How Do You Keep Your Company On The Right Track When You’re Just Starting?

I think of all the questions you have when you’re starting out, the biggest question (and worry) you have is are you on the right track? Unless you get instant success, and instant traction and instant growth, your faith is shaken more by are you on the right track than anything else.

It’s especially true if your point of reference is working for a larger company. And I had worked at larger companies for years.

You almost take your market traction for granted:

 

A.  You had an audience.

 

The hard work had been done already building the audience. But you forget how hard it was. And…

 

B.  You had customers.

 

When you announced a product, you knew there was a ready audience for your products. But you forget that you are just starting out.

You don’t have any customers, yet. You’ve got to build your audience AND build your customer base at the same time. And…

 

C.  When you’re starting out, there’s this belief that your market traction (from the old company) is going to transfer to the new company.

 

And the reality is no matter how good you are, no matter how knowledgeable you are.

No matter the pedigree and the background of you and your cofounders. Nobody knows you. Worse yet, nobody cares about you.

I think that’s really hard to digest how different (and difficult) it is to start a company because you are starting over from the bottom again. Your audience is small or nonexistent by definition.

You announce your first product and you think you’re going to get millions of customers. You know you need to market. You know you need to sell.

 

And you just know that your product is going sell really, really well.

 

The reality is your product probably will not sell that well. And the reality is, whatever your projections are, you’re going to miss them.

I remember when we announced our first product.

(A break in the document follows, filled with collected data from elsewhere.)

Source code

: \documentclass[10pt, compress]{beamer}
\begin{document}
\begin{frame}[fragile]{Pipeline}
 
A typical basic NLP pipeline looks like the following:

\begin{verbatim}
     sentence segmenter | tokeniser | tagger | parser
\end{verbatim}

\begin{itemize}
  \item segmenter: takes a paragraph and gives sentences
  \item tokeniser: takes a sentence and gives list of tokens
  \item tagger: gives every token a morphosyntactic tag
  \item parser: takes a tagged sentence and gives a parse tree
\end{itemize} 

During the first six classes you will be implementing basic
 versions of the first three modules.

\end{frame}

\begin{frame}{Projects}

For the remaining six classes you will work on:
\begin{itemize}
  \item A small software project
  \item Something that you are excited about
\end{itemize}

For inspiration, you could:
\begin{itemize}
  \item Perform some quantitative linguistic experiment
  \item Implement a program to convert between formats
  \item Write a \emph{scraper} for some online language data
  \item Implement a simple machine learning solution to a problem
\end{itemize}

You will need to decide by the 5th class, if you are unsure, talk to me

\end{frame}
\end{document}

I remember when we got our first customer. We were so excited because we got a sale of all of $12!

It was a cool thing to have happen. It was great. I’ll never forget our VP of Sales running around the office because he was so excited that we actually had a customer.

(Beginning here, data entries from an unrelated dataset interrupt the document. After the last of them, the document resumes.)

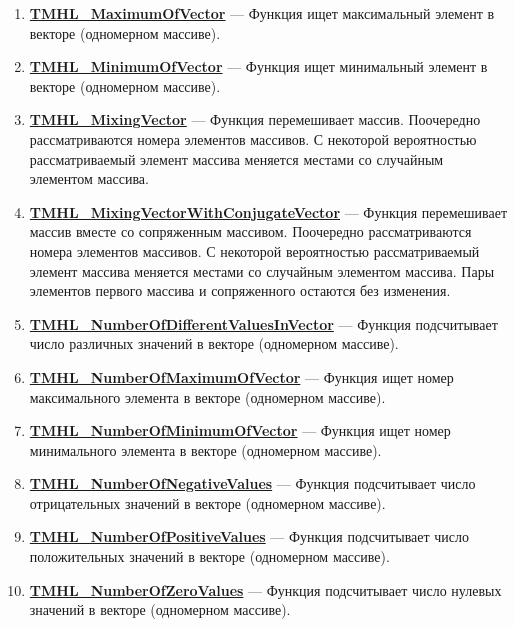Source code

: \documentclass[a4paper,12pt]{article}
\begin{document}
\begin{enumerate}
\item \textbf{\hyperref[TMHL_MaximumOfVector]{TMHL\_MaximumOfVector}} --- Функция ищет максимальный элемент в векторе (одномерном массиве).

\item \textbf{\hyperref[TMHL_MinimumOfVector]{TMHL\_MinimumOfVector}} --- Функция ищет минимальный элемент в векторе (одномерном массиве).

\item \textbf{\hyperref[TMHL_MixingVector]{TMHL\_MixingVector}} --- Функция перемешивает массив. Поочередно рассматриваются номера элементов массивов. С некоторой вероятностью рассматриваемый элемент массива меняется местами со случайным элементом массива.

\item \textbf{\hyperref[TMHL_MixingVectorWithConjugateVector]{TMHL\_MixingVectorWithConjugateVector}} --- Функция перемешивает массив вместе со сопряженным массивом. Поочередно рассматриваются номера элементов массивов. С некоторой вероятностью рассматриваемый элемент массива меняется местами со случайным элементом массива. Пары элементов первого массива и сопряженного остаются без изменения.

\item \textbf{\hyperref[TMHL_NumberOfDifferentValuesInVector]{TMHL\_NumberOfDifferentValuesInVector}} --- Функция подсчитывает число различных значений в векторе (одномерном массиве).

\item \textbf{\hyperref[TMHL_NumberOfMaximumOfVector]{TMHL\_NumberOfMaximumOfVector}} --- Функция ищет номер максимального элемента в векторе (одномерном массиве).

\item \textbf{\hyperref[TMHL_NumberOfMinimumOfVector]{TMHL\_NumberOfMinimumOfVector}} --- Функция ищет номер минимального элемента в векторе (одномерном массиве).

\item \textbf{\hyperref[TMHL_NumberOfNegativeValues]{TMHL\_NumberOfNegativeValues}} --- Функция подсчитывает число отрицательных значений в векторе (одномерном массиве).

\item \textbf{\hyperref[TMHL_NumberOfPositiveValues]{TMHL\_NumberOfPositiveValues}} --- Функция подсчитывает число положительных значений в векторе (одномерном массиве).

\item \textbf{\hyperref[TMHL_NumberOfZeroValues]{TMHL\_NumberOfZeroValues}} --- Функция подсчитывает число нулевых значений в векторе (одномерном массиве).


\end{enumerate}
\end{document}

But it also put in perspective the journey we were going to be on. And it put in perspective the grind we were going to be on.

 

That first sale made me realize we were fighting a two front war.

 

What I mean by fighting a two front war is you’re fighting the war of growing the number of people that know you exist. And you’re fighting the war of growing your revenue.

 

You need incremental goals while you’re striving to hit your long-term goals.

 

Let’s say your long-term goal is to get to $1M in yearly revenue (this is probably an intermediate goal in reality). Your longer-term goal is whatever that first big chunk of revenue is for your company.

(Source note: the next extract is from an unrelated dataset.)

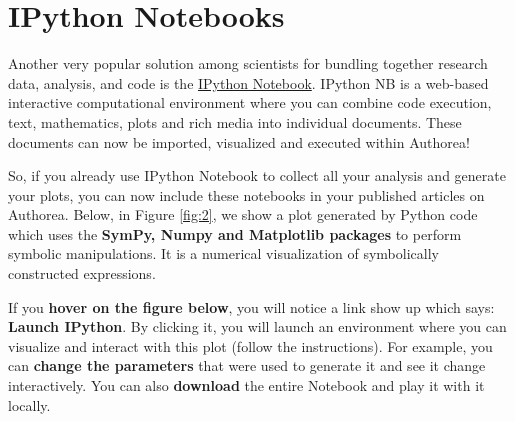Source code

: \section{IPython Notebooks}
Another very popular solution among scientists for bundling together research data, analysis, and code is the \href{http://ipython.org/notebook.html}{IPython Notebook}. IPython NB is a web-based interactive computational environment where you can combine code execution, text, mathematics, plots and rich media into individual documents. These documents can now be imported, visualized and executed within Authorea!

So, if you already use IPython Notebook to collect all your analysis and generate your plots, you can now include these notebooks in your published articles on Authorea. Below, in Figure \ref{fig:2}, we show a plot generated by Python code which uses the \textbf{SymPy, Numpy and Matplotlib packages} to perform symbolic manipulations. It is a numerical visualization of symbolically constructed expressions.

If you \textbf{hover on the figure below}, you will notice a link show up which says: \textbf{Launch IPython}. By clicking it, you will launch an environment where you can visualize and interact with this plot (follow the instructions). For example, you can \textbf{change the parameters} that were used to generate it and see it change interactively. You can also \textbf{download} the entire Notebook and play it with it locally.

You need that longer-term goal. But you also need to think about what are the incremental goals you need to hit along the way?

Is it:

  • Traffic?
  • Is it number of subscribers to your email list?

Whatever it is, you need to set those incremental goals every month and start measuring yourself towards these incremental goals. Then you can keep motivating your team around these goals.

The first million dollars is going to feel like you’re climbing Mt. Everest. And I know this from personal experience.

It was so damn hard to get that first million. It was harder then I ever imagined it would be.

 

The difficulty of scaling is part of the deal when you are just starting out.

 

You just need to grind away. That’s what I did, and that’s what you need to do. Grind away.

You want to have a longer-term goal. Your longer-term goal functions as the beacon on top of the mountain.

Your short-term incremental goals function as rungs on the ladder as you climb the mountain. You know where you need to step next to keep getting closer to the top.

 

Make sure you are hitting these incremental goals.

Then you adjust along the way because there are always going to be pivots.

 

But the pivots can be really small.

So, in other words, you are pivoting, but you’re pivoting in small little increments. You’re not making massive changes to the company.

You’re making these small adjustments in what you are doing. And hopefully, you are reasonably on course.

But what if you're not getting any traction?

 

Now, if it turns out you’re getting no traction. Nothing is going right, and you’re spending a bunch of money. Well, that’s likely the time to think about a major pivot.

Before you make your major pivot ask yourself “what changed?”

In other words, you had a set of assumptions when you decided upon the product and the market.

  1. Did the market change? Or…
  2. Did a competitor come out with a product that makes your product obsolete? Or…
  3. Did the features you thought were going to sell not resonate with customers? Or…
  4. Does your product really do what you thought it would do? But…

Whatever you do, don’t panic.

 

I remember, early on in our company’s history, revenue was growing and the number of customers was growing. But we were not on the pace we expected to be on.

One of the members of the executive team put together a very compelling presentation on why we should completely change course. In his view, we needed to make a large pivot and go head-to-head with our largest competitors.

 

The challenge, early on, is you don’t have a lot of data.

 

And a lack of data leads to panic. And panic leads to making bad decisions.

In our case, we had enough data to show that we were hitting our goals. It was just taking longer then we initially expected. We decided to stay on our original plan, but make the necessary financial adjustments because things were taking longer than we initially expected.

But, hopefully you are reasonably on course making these small course adjustments along the way.

Nobody’s plan is perfect at the beginning. And hopefully you are doing enough of the right things.

So set these small incremental goals. Measure towards meeting these goals. Then adjust along the way.

You’ll be far ahead of the competition if you take these steps. More importantly, you’ll know you’re on track. And you’ll have a better chance of succeeding with your original plan.